**JOB:** Write out everything below from "class: Gastropoda" down to "genus: Cucurbita", swapping "scientific name" for "binomial name" and keeping all else unchanged, and leave the pictures out.

**SUPPLIED DATA:**
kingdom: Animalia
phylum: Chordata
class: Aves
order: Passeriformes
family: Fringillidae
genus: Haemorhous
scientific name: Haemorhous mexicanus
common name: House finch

==

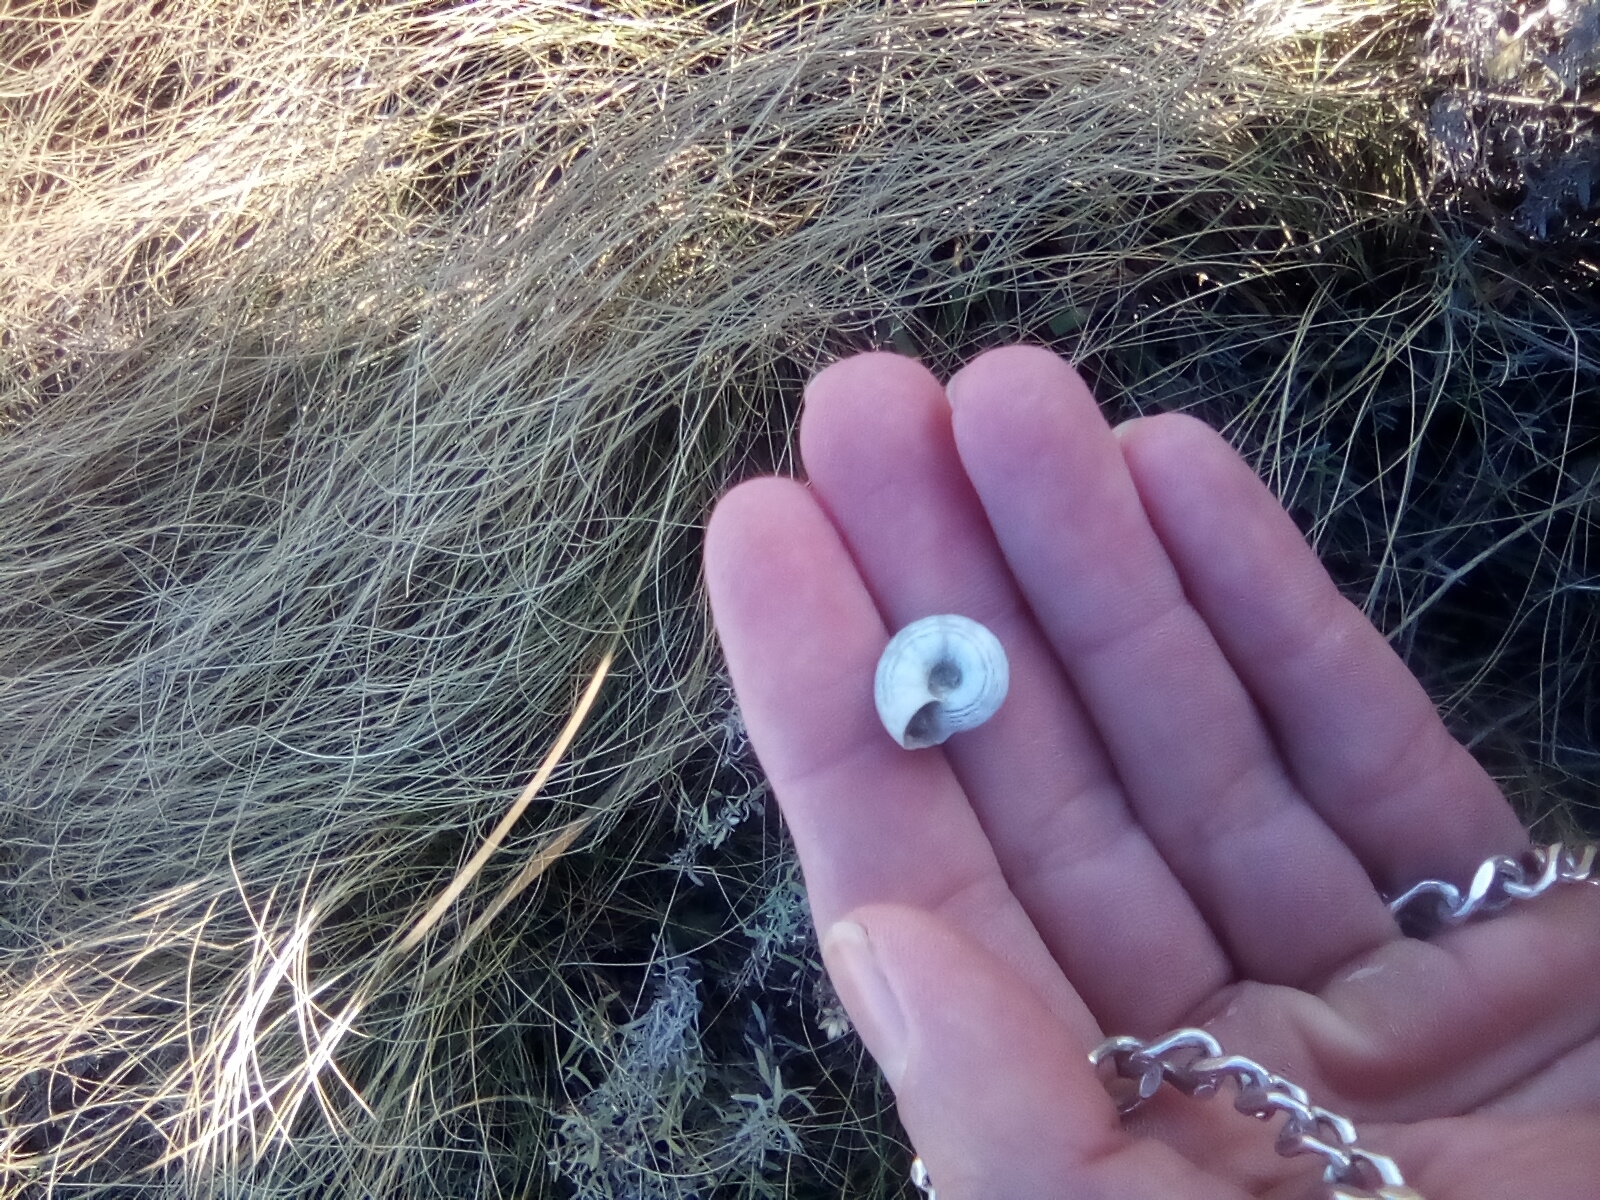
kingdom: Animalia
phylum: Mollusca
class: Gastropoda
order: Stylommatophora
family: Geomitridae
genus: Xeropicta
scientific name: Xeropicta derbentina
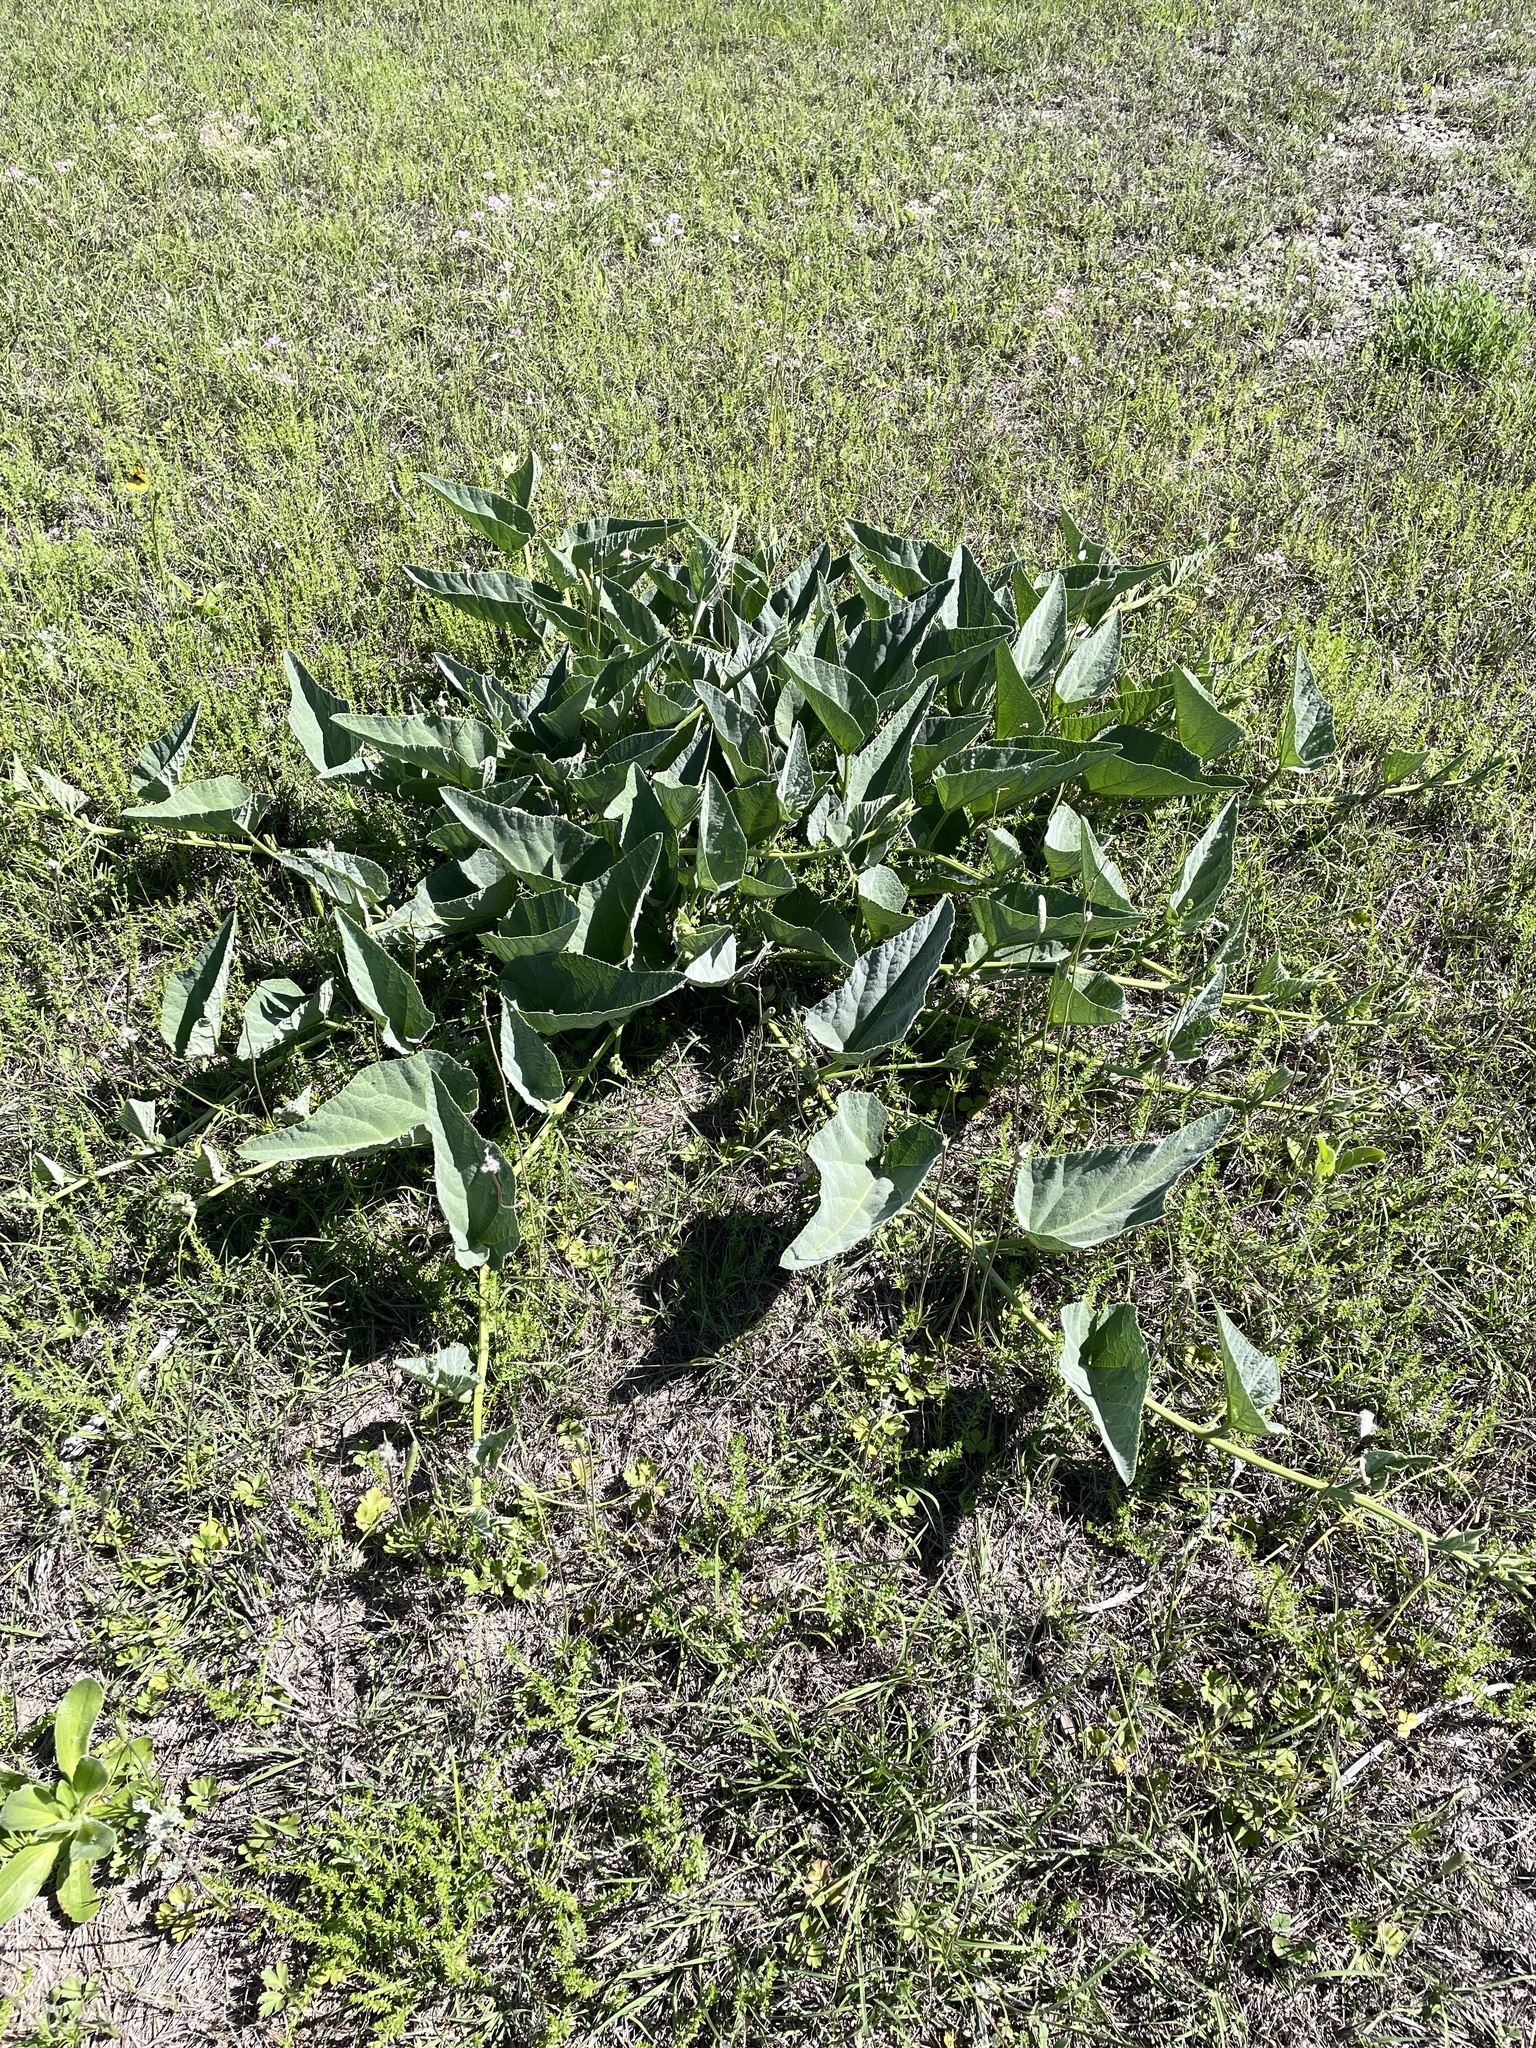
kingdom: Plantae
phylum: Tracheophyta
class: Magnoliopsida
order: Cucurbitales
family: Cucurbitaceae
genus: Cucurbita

**RESULT FOR THIS TASK:**
class: Gastropoda
order: Stylommatophora
family: Geomitridae
genus: Xeropicta
binomial name: Xeropicta derbentina
kingdom: Plantae
phylum: Tracheophyta
class: Magnoliopsida
order: Cucurbitales
family: Cucurbitaceae
genus: Cucurbita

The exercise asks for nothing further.